TASK TO CARRY OUT: Please look for the string "函数功能" below and report every line in which it occurs.
EXTRACTED RECORDS section start
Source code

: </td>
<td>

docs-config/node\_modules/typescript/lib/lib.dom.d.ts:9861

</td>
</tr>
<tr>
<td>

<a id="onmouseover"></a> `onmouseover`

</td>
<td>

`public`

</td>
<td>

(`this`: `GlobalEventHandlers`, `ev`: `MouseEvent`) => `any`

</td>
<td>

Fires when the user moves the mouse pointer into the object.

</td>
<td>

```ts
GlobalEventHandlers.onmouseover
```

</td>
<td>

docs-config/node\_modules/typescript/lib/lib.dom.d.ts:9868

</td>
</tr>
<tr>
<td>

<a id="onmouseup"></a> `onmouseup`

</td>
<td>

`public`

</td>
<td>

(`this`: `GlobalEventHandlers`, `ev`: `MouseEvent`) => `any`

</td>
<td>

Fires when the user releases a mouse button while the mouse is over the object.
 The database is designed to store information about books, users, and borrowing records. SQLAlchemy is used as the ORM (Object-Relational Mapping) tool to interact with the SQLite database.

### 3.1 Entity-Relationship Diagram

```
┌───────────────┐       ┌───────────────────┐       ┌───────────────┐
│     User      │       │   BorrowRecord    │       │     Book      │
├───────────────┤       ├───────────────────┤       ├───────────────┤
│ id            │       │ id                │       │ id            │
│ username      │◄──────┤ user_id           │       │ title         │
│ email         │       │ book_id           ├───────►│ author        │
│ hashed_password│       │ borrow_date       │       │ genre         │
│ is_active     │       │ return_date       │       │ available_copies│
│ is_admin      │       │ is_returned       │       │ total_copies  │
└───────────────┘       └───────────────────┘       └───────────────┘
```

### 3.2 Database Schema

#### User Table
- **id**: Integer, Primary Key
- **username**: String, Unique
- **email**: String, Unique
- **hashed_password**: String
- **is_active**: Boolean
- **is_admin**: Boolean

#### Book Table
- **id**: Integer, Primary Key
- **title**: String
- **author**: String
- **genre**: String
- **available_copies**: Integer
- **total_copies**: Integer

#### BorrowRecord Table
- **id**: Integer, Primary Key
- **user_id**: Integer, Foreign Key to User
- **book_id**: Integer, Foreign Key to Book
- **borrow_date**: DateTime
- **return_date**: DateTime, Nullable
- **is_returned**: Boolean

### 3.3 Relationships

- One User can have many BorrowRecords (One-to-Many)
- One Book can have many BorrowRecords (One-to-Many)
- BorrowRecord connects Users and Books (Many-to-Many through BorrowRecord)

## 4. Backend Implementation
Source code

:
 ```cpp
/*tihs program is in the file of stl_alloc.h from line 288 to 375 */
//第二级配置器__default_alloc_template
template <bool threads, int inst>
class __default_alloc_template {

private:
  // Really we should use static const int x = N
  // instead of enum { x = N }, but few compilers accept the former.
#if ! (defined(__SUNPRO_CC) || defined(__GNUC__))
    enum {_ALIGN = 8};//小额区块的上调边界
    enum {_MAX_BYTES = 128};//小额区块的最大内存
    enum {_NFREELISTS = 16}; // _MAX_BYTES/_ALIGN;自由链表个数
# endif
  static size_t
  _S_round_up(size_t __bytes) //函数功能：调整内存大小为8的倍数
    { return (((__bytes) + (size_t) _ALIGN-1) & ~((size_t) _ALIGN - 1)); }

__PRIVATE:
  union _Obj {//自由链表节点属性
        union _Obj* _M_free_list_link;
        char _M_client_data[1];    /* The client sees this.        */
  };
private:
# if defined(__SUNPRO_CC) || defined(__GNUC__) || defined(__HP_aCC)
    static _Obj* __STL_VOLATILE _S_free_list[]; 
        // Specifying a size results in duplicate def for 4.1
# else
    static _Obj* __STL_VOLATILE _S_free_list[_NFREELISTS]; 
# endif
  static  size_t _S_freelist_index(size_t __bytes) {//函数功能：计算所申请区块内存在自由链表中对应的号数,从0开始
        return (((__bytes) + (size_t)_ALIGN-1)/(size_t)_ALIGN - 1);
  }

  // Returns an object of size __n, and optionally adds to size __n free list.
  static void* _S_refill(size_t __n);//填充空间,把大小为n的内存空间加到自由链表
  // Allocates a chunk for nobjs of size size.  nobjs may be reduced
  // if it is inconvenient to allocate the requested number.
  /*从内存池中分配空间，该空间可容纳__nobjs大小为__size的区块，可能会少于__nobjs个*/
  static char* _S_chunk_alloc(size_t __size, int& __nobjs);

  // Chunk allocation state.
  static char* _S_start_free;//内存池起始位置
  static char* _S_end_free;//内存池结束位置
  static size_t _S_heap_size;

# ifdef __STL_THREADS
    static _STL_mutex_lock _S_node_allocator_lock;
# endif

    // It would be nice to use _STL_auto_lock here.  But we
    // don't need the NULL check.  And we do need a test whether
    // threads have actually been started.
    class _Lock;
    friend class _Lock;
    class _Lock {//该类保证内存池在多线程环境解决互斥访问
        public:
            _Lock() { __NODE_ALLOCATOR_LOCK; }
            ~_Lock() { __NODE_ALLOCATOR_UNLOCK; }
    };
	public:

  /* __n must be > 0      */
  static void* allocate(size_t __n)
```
EXTRACTED RECORDS section end
RESULT FOR THIS TASK:
  _S_round_up(size_t __bytes) //函数功能：调整内存大小为8的倍数
  static  size_t _S_freelist_index(size_t __bytes) {//函数功能：计算所申请区块内存在自由链表中对应的号数,从0开始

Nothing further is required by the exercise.